A short, wiry man with a crew cut, who might have been anywhere between thirty and forty-five, sat on the deck and watched a tape of a James Bond movie.

“That’s Eddie,” Stephanie said. “He drives the sub. Eddie, this is Marcus.”

Eddie gestured distractedly and said, “Hey.”

Sharp noticed that one of the tables was littered with cameras, strobes, light meters and boxes of film. “Do you have a writer with you?” he asked Stephanie.

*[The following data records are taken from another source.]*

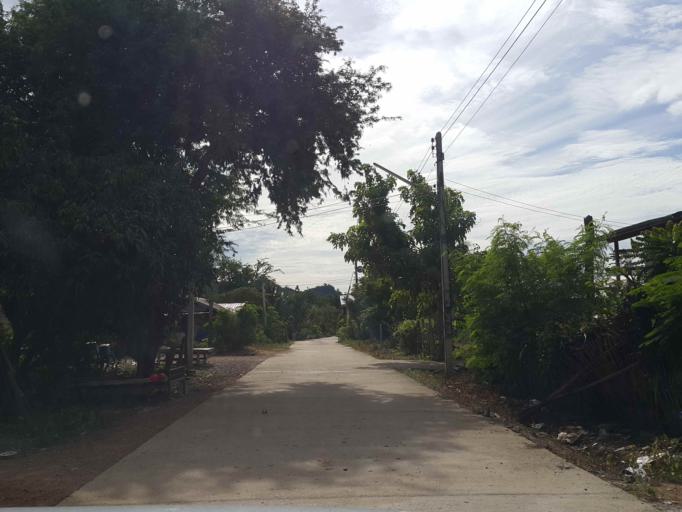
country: TH
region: Sukhothai
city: Thung Saliam
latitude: 17.2286
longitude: 99.5159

“No,” she said. “I do it all. Besides, if we get pictures of this monster, no one’s going to care about words.” She pointed to the staircase aft. “There are a couple of empty cabins below. You can put your stuff wherever you want.”

Sharp tossed his bag onto a chair. “Who’s Ellis?” he said. “The name—Ellis Explorer.”

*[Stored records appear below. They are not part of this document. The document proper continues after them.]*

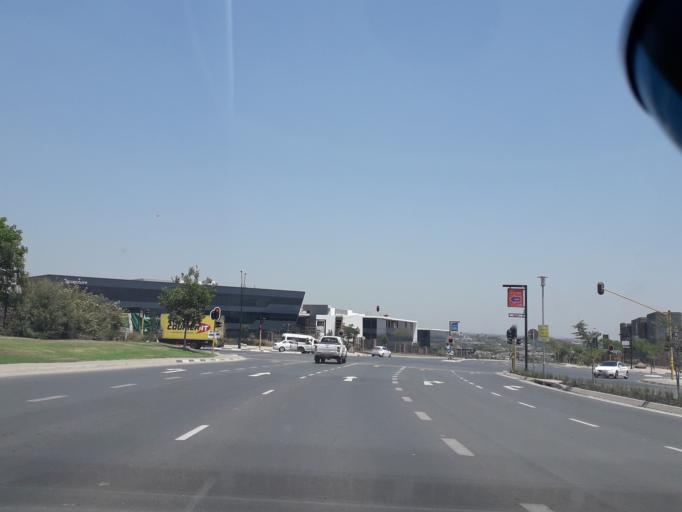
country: ZA
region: Gauteng
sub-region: City of Johannesburg Metropolitan Municipality
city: Midrand
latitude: -26.0133
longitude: 28.1001
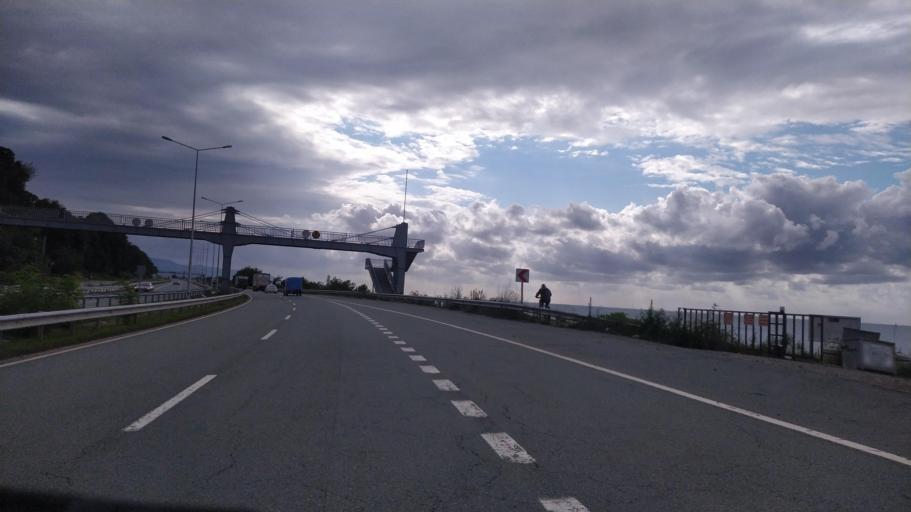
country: TR
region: Rize
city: Ardesen
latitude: 41.2102
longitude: 41.0370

“Barnaby Ellis … Ellis Bearings … the Ellis Foundation … Ellis Publications. The bearings funded the foundation, the foundation owns the boat. When one of the publications needs the boat, they borrow it from the foundation.”

“You work for him?”

“No, I’m free lance. I work for the Geographic, for Traveler, for whoever wants to pay me.”

“Hey, navy man,” a voice called down from the bridge.

“Come meet Hector,” Stephanie said, and she led the way up onto the bridge.

Hector appeared to be in his mid-forties. He was dark-skinned and beefy, and he wore a starched white shirt with captain’s shoulder boards, creased black trousers and spit-shined black shoes. He was working with a pencil and a ruler on a chart of the waters around Bermuda. “This Darling,” he said, “he tells me to go anchor out here”—he tapped a spot on the chart—“but out here there’s no bottom.”

“Did he talk you through it?” Sharp asked.

“Every step. Around the point here, north from here to the buoy, then northwest to here. But the chart says there’s no bottom till five hundred fathoms. I can’t anchor in five hundred fathoms.”

“Do what he says,” said Sharp. “If he says there’s a bottom there, there’s a bottom there. It may be a sea mount, it may be a ledge. It may be part of the shelf.”

“But the chart—”

“Captain,” Sharp said, “in Bermuda, if I had to choose between some mapmaker from Coast and Geodetic Survey and Whip Darling, I’d go with Whip Darling every time.”

 

It was after five when they left the point at Dockyard behind and headed north toward the channel markers. Sharp and Stephanie stood on the observation deck atop the cabin and watched the little puffs of cumulus cloud change color as the lowering sun struck them from different angles.

“Where do you live?” Sharp asked.

“San Francisco, sort of. But nowhere, really. I keep a tiny apartment there, just to have a place to come back to, but I’m away ten or eleven months a year.”

“So you’re not married.”

“Hardly,” she said, smiling. “Who’d have me? He’d never see me. When I got started in this business—fresh out of college, I was working for a little paper in Kansas, and I moonlighted wildlife pictures—I knew I’d have to make a choice. I knew I couldn’t have it both ways. A lot of my friends are photographers who specialize in what I do—sports, adventure, animals—and of the ones who get married, ninety percent get divorced.”

“Is it worth it?”

“It has been. I’ve been everywhere in the world, my passport’s as thick as the phone book. I’ve met a lot of people, done a lot of crazy things, photographed everything from tigers to army ants. But I’m beginning to get tired of it. Now and then, I think about settling down. But every time I do, the phone rings, and I’m off to somewhere new.” She waved her hand at the sea, and said, “Like now.”

“How much do you know about giant squid?”

“Nothing. Well, almost nothing. I read a couple of articles on the way over. I gather that nobody’s ever gotten a picture of one, and that’s enough for me; it isn’t often one of us gets to do something that’s never been done before.”

“There’s a reason, you know. They’re rare, and they’re dangerous.”

“Well,” she said, “that’s the fun of it, right? Look at it this way, Marcus. We’re getting paid to do what other people couldn’t do if they had all the money in the world: take chances and make discoveries. It’s called living.”

As Sharp looked at her, he suddenly felt a stab of pain that he hadn’t felt in many months, the pain of remembering Karen.

 

“I tell you,” Hector said, pointing at the fathometer, “there’s no bottom here.” A faint orange light whirled on a circular screen, blipping brighter as it passed the mark for 480 fathoms.